Also, Reese meets a hot girl with her own secrets, which leads to the inevitable love triangle.

There is other stuff going on in the book, but I'm going to talk for a while about the love triangle because that is kind of a focus of what both did and didn't work for me. On the one hand: I am definitely excited that there exists a mainstream YA novel with a bisexual love triangle! And Malinda Lo handles all the broader aspects of that -- especially once Reese, David, and Amber all come into the public eye and the internet trolls start having a field day with Amber's sexuality and David's race -- really well. Both Amber and David are sympathetic, and with only vague spoilers, I will also say that the way it is resolved is, I'm pretty sure, a direct and intentional counter to the way most love triangles are handled in YA novels, which I really appreciate.

It is however still a very love triangle-y love triangle while it is going on, and a very, very YA love triangle to boot -- by which I mean (sorry, YA genre) I don't feel like I have much of an idea at any given time why all of these people are SO INTO each other, except that they're all attractive and the plot says so. I think the first 'I love you's start dropping about two or three weeks into the plot, and this may well be the way teenagers behave, but as a not-teenager I'm just like 'NO YOU DON'T, YOU BARELY KNOW EACH OTHER.' Which, I mean, is addressed --

REESE: Why do you like me? You barely knew me. You still barely know me.
AMBER: If you want me to list the top ten reasons, I can't. I only need one reason, and that reason is that you and I work together. We work.

Which -- OK, but ... I would actually like the top ten reasons, please! Or at least to be able as a reader to have some sense of what they are.

Reese is also a very YA heroine in that she's fairly plot-reactionary and I don't have a great sense of what makes her tick in and of herself, other than that she's somewhat insecure and worried about dating. I do really like her relationships with her parents and her best friend Julian, who is fascinated by government cover-ups and aliens and does journalism for a conspiracy website -- in fact Julian is probably my favorite character in the books -- but these relationships don't get anywhere near as much page time as the love triangle, because YA, and love triangle.
⁂
Study questions:
1. Reproduce the part of the book review between "It is however" and "together. We work.", inclusive.
2. Answer these questions from the book review:
(a) What do the internet trolls go after once Reese, David, and Amber come into the public eye?
(b) About how far into the plot do the first "I love you"s start?
(c) What kind of website does Julian do journalism for?
3. Resume the book review, writing on from its final sentence.
⁂
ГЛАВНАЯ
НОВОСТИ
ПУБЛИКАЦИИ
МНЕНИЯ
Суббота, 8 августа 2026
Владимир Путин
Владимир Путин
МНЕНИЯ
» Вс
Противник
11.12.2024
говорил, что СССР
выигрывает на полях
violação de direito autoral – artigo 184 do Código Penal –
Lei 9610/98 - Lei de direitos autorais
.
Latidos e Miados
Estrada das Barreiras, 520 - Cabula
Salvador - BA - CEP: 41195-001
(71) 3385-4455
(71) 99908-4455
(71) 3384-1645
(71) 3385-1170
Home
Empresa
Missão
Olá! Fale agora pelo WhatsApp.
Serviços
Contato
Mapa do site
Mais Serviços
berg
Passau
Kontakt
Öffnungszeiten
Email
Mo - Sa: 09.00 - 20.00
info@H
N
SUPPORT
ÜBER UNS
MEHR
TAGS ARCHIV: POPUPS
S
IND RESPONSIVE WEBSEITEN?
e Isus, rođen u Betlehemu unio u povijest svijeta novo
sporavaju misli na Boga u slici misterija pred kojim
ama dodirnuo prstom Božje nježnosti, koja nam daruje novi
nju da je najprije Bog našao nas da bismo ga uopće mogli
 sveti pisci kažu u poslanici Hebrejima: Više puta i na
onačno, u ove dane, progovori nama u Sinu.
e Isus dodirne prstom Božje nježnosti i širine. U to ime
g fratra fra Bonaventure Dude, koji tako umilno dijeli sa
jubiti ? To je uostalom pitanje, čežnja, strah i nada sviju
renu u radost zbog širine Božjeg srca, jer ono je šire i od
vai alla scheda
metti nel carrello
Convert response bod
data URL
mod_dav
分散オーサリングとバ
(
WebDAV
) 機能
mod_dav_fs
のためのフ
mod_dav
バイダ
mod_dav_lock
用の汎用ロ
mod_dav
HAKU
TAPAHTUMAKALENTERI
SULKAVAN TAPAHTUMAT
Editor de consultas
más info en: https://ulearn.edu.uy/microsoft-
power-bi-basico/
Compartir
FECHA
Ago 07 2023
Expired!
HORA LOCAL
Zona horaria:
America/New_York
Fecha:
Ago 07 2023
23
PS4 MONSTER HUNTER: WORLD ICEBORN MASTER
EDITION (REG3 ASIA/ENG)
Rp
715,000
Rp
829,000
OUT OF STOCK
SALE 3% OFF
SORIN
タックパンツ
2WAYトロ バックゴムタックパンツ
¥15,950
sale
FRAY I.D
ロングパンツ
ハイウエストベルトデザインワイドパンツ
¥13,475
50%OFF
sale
⁂
Activity answers:
1.
It is however still a very love triangle-y love triangle while it is going on, and a very, very YA love triangle to boot -- by which I mean (sorry, YA genre) I don't feel like I have much of an idea at any given time why all of these people are SO INTO each other, except that they're all attractive and the plot says so. I think the first 'I love you's start dropping about two or three weeks into the plot, and this may well be the way teenagers behave, but as a not-teenager I'm just like 'NO YOU DON'T, YOU BARELY KNOW EACH OTHER.' Which, I mean, is addressed --

REESE: Why do you like me? You barely knew me. You still barely know me.
AMBER: If you want me to list the top ten reasons, I can't. I only need one reason, and that reason is that you and I work together. We work.

2.
(a) Amber's sexuality and David's race.
(b) About two or three weeks.
(c) A conspiracy website.

3.
Like I said, I think a lot of the things that don't work for me are just things that don't work for me about much of the shape of the genre right now. All the same, I am very glad these books exist and are in the genre they are in; they don't specifically have to be for me.

Date: 2015-09-21 10:07 pm (UTC)
damselfish: photo by rling (Default)
From: [personal profile] damselfish
"I don't feel like I have much of an idea at any given time why all of these people are SO INTO each other, except that they're all attractive and the plot says so"

This is something I found really irritating about the book. I have such... mixed feelings.

I really liked Ash and Huntress, I liked the characters, but everyone in the Adaptation books fell flat except for Julian (this is pretty common in love triangle books, IME, where the friend is always more interesting than either love interest).

Still, these books really put Lo on the map as compared to Ash and Huntress, and people like them so much better, so yay! That's good! I don't get why that's the case, but I'm... glad they're doing well?

Date: 2015-09-21 11:23 pm (UTC)
hebethen: (Default)
From: [personal profile] hebethen
As someone who liked Adaptation better than Ash/Huntress, I felt that the romances, particularly in Ash, were similarly by fiat, except with even less questioning. In addition to that, I also had the (very personal-to-me) issue of being distracted by the linguistic hodgepodgery of that duology(?)'s worldbuilding, which of course isn't going to be a problem with a story set in the "real world".

I still recall with vivid clarity that I wished Ash focused on the relationship with the younger stepsister instead -- I found her so much more interesting than the love interest!

Date: 2015-09-21 11:27 pm (UTC)
damselfish: photo by rling (Default)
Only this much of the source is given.